Tony Shhnow: Because a lot of them guys that’s older, they’re successful as fuck now, they not doing it no more, they just successful as fuck. So they don’t have time to do it. They changed ventures. They might have a label now or they might have a clothing line now. They just aren’t into it. Because like I said before to go back into the main, nobody’s calling them to come do something. You feel me? Tyler was the last big dude I saw doing it.
HT: On Plug Motivation, you kept the sound with strictly plug producers. So why’d you keep it so inclusive? What inspired that?
Tony Shhnow: I was already planning on making a plug project. Nah. When ‘Dro gave me that title, I feel like I had to keep it true to being plug. I had to keep it true to that. I feel like it’s a misconception about plug music. I just made the project to clarify what it is. I even used the old plug. I tried to show y’all exactly what plug was and what plug is now.
HT: How important was it to get everyone’s contributions for this project?
Tony Shhnow: I feel like it was very important on the producer end to make sure I tapped in what each producer that was a part of the Beats Plugs type shit and as far as the new culture. I feel like I can do the rapping. So I leave everything else to them, I try to make sure I work with the best producers, or the best DJ, the best director.
HT: One of my favorite songs is “Hell’s Hot” because I never heard you so angry before. Why were you so mad?
Tony Shhnow: I was dealing with this girl and really, it was a response to her. She just text me, “Hell is hot. I hope you burn, nigga.” I was like, “All right. Bitch, fuck you.
HT: That’s a mean text.
Tony Shhnow: On God. So I responded. I just use music as my therapy sometimes. So that’s just what that was. I honestly didn’t even know I was going to keep that song. People just started liking it.
HT: Based off the few drill songs you have on the ShadowBanned mixtape, how do you feel about drill music and how do you feel about the culture?
Tony Shhnow: It’s cool. I like it a little bit. I ain’t going to lie to you like I’m a super big fan of it because I’m not really into rap that talks too much about guns or violence type shit. I’m just super not heavy on it. The drill wave in Chicago was cool to me but I didn’t look at it that much. I just ain’t, I’m more of a fan of just player music. Talking about getting money or smoking weed. I like Wiz Khalifa and Curren$y or Lil Wayne. I like Gucci but I don’t like his songs when he talking about just shooting shit up all the time.

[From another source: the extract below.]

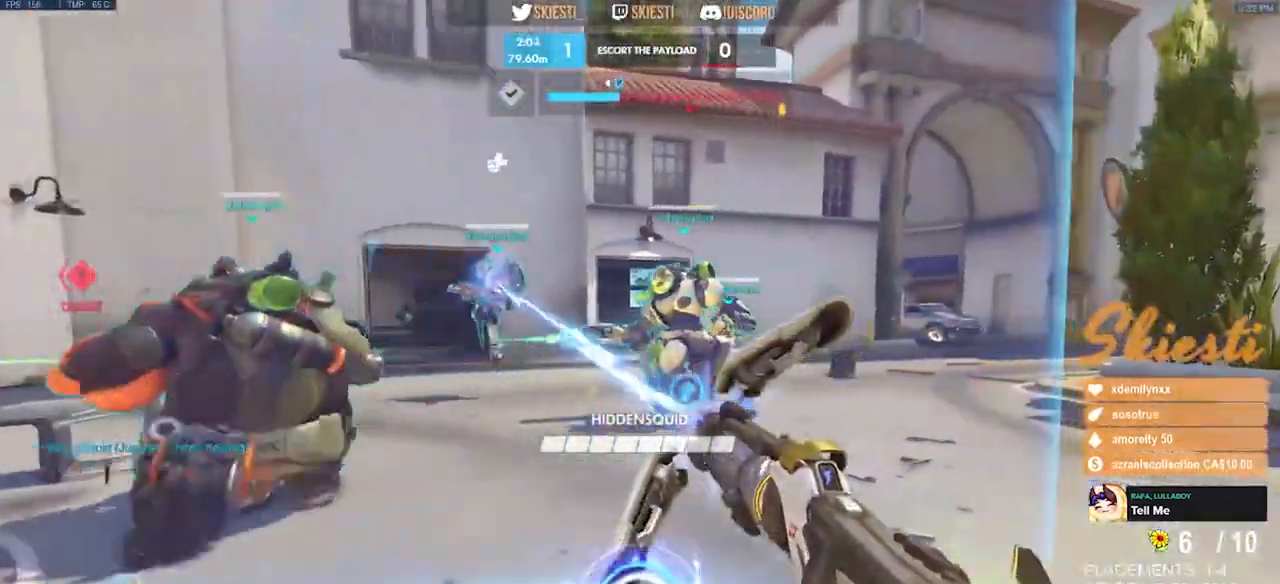
{"keys": ["s"], "mouse": ["left"], "events": [[150, "d", "up"], [167, "a", "down"], [267, "w", "up"], [400, "s", "down"], [500, "a", "up"]]}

HT: That’s understandable. I can tell you’re on the fence with drill music.
Tony Shhnow: Yeah. I’m like, eh. Like I said I want to do it but just a little more player. I really fuck with, I fuck with, what’s that dude name? Damn, what’s that dude name? They dropped the Too Slizzy Too Sexy tape.
HT: Cash Cobain and Chow Lee.
Tony Shhnow: Yeah, bro. I’m fucking with them. Something that make the hoes move. Don’t get me wrong. The drill shit is cool. But I like the songs that the hoes get to moving with the girls. You know what I mean? I want girls to dance. I don’t want to shoot; I don’t have a stand-off [laughs].